Both these -- in both Codes the provision says that a taxpayer is entitled to deduct all payments of interest on indebtedness.
Now this Court has been at panes in several landmark decisions to say precisely what constitutes interest on indebtedness within the meaning of this authorizing provision.
The two principal decisions in this area by this Court were the Old Colony Railroad Company case and Deputy versus du Pont, both cited and quoted in our brief.
Suffice it here to say that in both of those decisions this Court took the view that not every enforceable obligation was a proper predicate for interest deductions under the authorizing provision.
That to be deductible, payments purporting to be interest had to be payments for the use of borrowed money.
And this Court observed that that approach to the meaning of the term interest and meaning of the term indebtedness was in concord with the usual ordinary everyday usage of the terms interest and indebtedness in the marketplace.
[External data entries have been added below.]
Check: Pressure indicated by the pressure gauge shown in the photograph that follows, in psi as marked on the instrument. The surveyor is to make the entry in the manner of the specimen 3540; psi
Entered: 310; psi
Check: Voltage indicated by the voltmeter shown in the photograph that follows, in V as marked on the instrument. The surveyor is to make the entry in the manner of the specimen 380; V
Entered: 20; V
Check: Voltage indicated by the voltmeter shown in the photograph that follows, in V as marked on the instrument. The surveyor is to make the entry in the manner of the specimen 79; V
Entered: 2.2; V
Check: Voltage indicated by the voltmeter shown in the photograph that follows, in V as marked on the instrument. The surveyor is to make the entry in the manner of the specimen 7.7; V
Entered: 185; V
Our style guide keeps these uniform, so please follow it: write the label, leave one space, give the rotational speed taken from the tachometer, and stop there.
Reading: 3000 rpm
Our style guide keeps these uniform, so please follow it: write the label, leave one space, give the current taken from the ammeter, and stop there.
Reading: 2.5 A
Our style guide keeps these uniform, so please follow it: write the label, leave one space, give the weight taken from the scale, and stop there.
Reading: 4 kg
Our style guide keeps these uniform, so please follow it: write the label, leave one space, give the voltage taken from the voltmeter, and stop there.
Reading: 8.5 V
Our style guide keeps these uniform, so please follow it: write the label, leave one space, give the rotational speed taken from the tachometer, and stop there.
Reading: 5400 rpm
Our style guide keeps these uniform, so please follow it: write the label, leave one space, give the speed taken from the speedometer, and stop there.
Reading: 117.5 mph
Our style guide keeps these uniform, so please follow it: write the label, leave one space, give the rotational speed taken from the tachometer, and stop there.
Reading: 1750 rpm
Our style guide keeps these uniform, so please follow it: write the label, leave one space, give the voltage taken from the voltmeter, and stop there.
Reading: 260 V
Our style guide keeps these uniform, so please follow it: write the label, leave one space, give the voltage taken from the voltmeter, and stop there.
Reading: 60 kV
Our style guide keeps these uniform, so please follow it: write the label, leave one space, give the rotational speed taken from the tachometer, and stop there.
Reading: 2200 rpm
In this case, the District Court found and the Court of Appeals agreed that the taxpayer never really borrowed $4 million from Sam Houston, the insurance company.
Indeed, the lower courts were in agreement that this entire transaction while in form, it was a purchase of annuity contracts with a very large loan from the very insurance company issuing the contracts was devoid of commercial substance and that it was contrived solely in order to enable the taxpayer, so he hoped to purchase tax deductions.
And that this was the only possible benefit which could accrue to the taxpayer.
Now the taxpayer in assailing this result, well the courts therefore concluded necessarily having reached that view of the facts, that this was not interest on indebtedness within the meaning of Section 23 (b) as this Court has repeatedly defined that provision.
Now, in assailing this result on a -- in this litigation, the taxpayer doesn't deal directly with Section 23 (b) or with this Court's definition of what must constitute an interest to be deductible under that provision.
Rather, he places his reliance upon a provision of the 1954 Code which was not even in existence when he entered into the disputed transaction, a provision which does not authorize deductions but prohibits deductions.
He doesn't say, you contend that the terms of this provision which is a prohibitory rather than an authorizing provision serves to get him to home plate to give him these interest deductions, but he says that if you read the committee report which underlies this amendment to the 1954 Code, that then the only possible conclusion is that Congress in effect as I understand the taxpayer's argument retroactively legislated to modify Section 23 (b) to allow the kind of interest deduction that this taxpayer is claiming here.
We submit that this approach is unsound and we believe that in order to demonstrate this, we think we have demonstrated it on the brief, and in order to show exactly what the impact of this 1954 amendment was, I think that the -- the -- it is necessary first to see exactly what was done in form and what in substance underlay the form of the transaction.
Now in form --
Is your characterization of the petitioners' argument really entirely fair?
It seems to me he does rely on 23 (b), he says this is a -- an interest -- this is interest covered by 23 (b) and to confirm the acquisition, he says the Congress realized that it was too and therefore changed the law in 1954.
Grant W. Wiprud:
Well, Your Honor, he doesn't deal directly with this Court's definition of interest under 23 (b).
He says at page 18 of his opening brief, indeed, that if you read 23 (b) together with 264 (a) (2) that indeed perhaps the Government's position might be correct that it's only -- only if you go to the committee report.
Only if you go to the committee report that you could take the view that 23 (b) extended so far as to allow what we believe and what the courts have held to be a purely sham and contrived transaction which took place here.